• Problem to work on: Report how many lines in the entries below hold the word "tail". Your answer is that number alone.

• Recorded data:
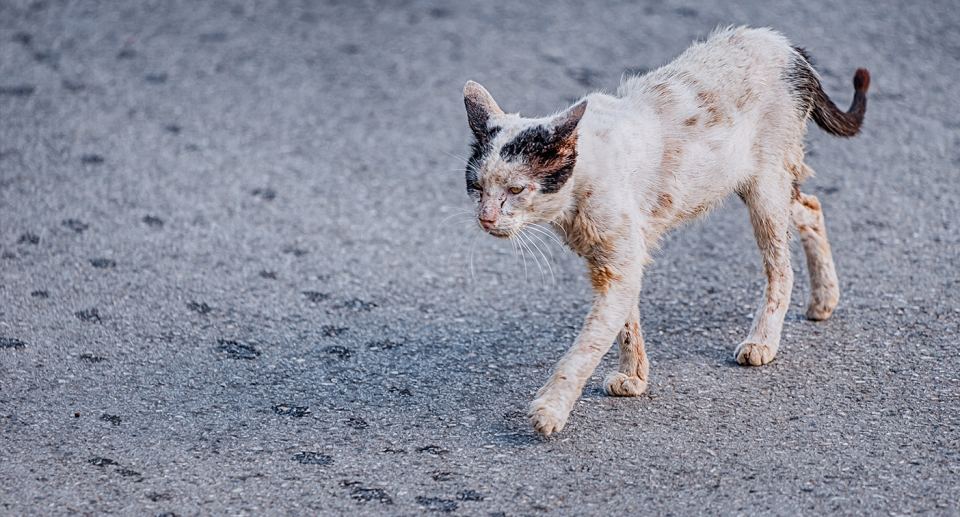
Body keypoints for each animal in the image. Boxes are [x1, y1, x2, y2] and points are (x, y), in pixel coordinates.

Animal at [462, 26, 868, 434]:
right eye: (476, 187)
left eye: (516, 190)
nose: (485, 218)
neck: (580, 187)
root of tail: (784, 45)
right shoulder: (619, 262)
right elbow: (626, 324)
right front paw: (635, 377)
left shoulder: (618, 264)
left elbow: (586, 346)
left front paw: (551, 408)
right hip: (758, 183)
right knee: (811, 206)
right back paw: (824, 299)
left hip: (766, 188)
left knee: (781, 267)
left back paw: (763, 341)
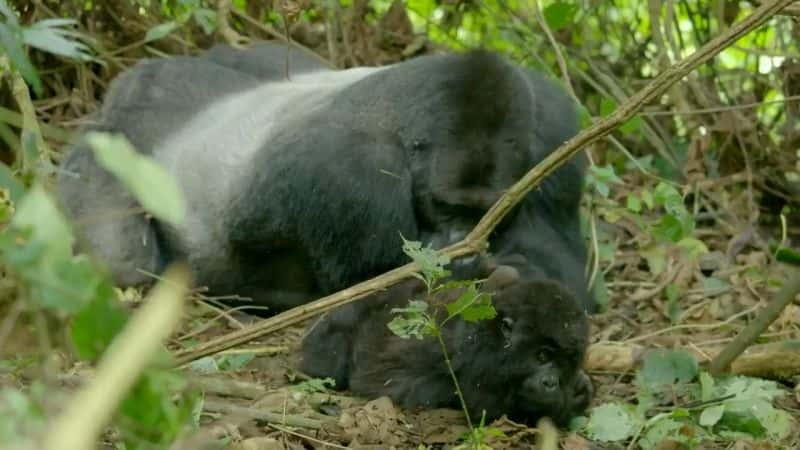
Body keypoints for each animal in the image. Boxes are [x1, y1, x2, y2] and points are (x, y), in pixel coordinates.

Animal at [56, 44, 592, 314]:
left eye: (485, 213)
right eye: (446, 207)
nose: (461, 241)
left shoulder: (556, 129)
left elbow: (566, 270)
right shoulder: (348, 173)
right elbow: (371, 298)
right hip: (113, 131)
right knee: (123, 266)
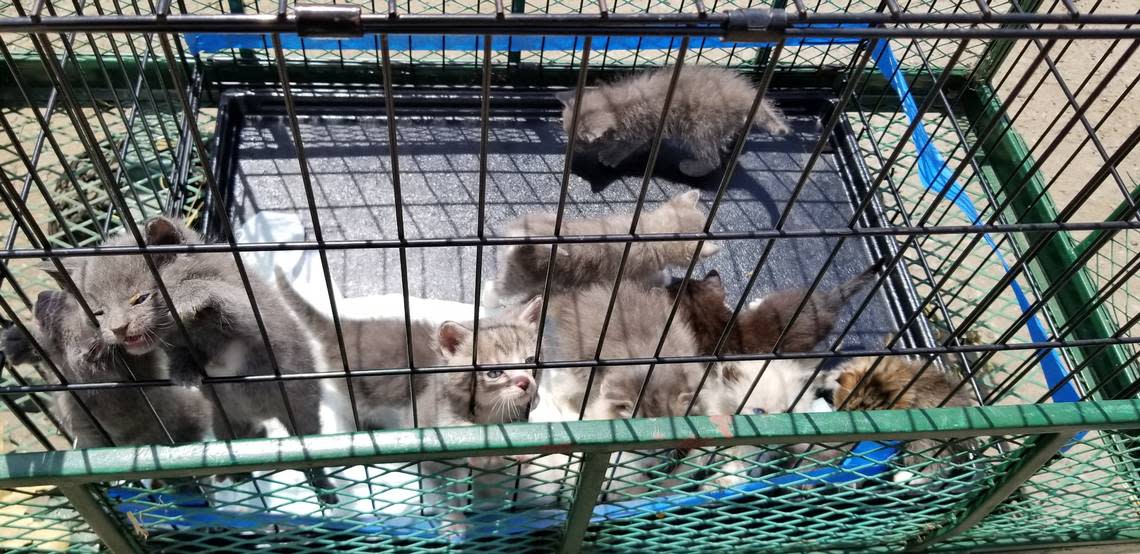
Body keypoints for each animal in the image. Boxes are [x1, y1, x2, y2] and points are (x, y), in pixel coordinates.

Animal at [40, 218, 339, 503]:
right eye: (98, 312)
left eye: (140, 298)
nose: (118, 329)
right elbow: (180, 353)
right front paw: (183, 371)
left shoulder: (257, 312)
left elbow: (237, 305)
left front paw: (188, 295)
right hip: (225, 421)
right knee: (250, 435)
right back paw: (234, 471)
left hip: (300, 407)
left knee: (309, 445)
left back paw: (324, 487)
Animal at [485, 190, 715, 307]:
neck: (648, 233)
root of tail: (519, 237)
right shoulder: (638, 275)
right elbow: (656, 277)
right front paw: (666, 277)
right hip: (518, 278)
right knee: (495, 288)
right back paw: (490, 302)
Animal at [554, 64, 788, 177]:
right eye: (565, 132)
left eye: (579, 140)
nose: (569, 147)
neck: (616, 104)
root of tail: (744, 94)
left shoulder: (639, 128)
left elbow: (627, 145)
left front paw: (610, 156)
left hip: (701, 128)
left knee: (713, 159)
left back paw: (692, 168)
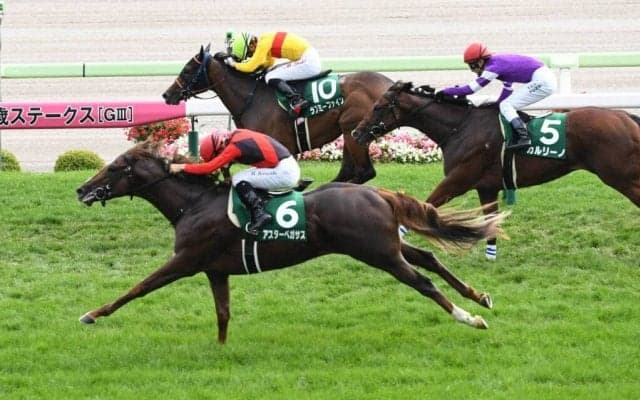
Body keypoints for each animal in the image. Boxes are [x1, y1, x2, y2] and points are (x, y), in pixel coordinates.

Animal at [75, 140, 507, 344]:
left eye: (115, 168)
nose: (82, 189)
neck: (193, 205)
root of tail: (378, 193)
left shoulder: (186, 260)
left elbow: (138, 288)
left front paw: (92, 314)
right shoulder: (215, 270)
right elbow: (223, 314)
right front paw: (220, 351)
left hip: (379, 253)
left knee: (423, 281)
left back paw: (470, 317)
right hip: (385, 246)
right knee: (429, 257)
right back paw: (480, 296)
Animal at [162, 44, 393, 184]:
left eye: (187, 70)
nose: (167, 94)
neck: (251, 99)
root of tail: (389, 84)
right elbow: (224, 162)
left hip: (354, 130)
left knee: (364, 172)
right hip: (349, 133)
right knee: (349, 171)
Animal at [352, 80, 640, 259]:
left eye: (378, 106)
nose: (356, 133)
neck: (460, 128)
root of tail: (626, 117)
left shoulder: (458, 179)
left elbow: (428, 204)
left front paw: (400, 232)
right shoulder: (486, 186)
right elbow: (490, 216)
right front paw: (491, 252)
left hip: (621, 177)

• Expected answer: 6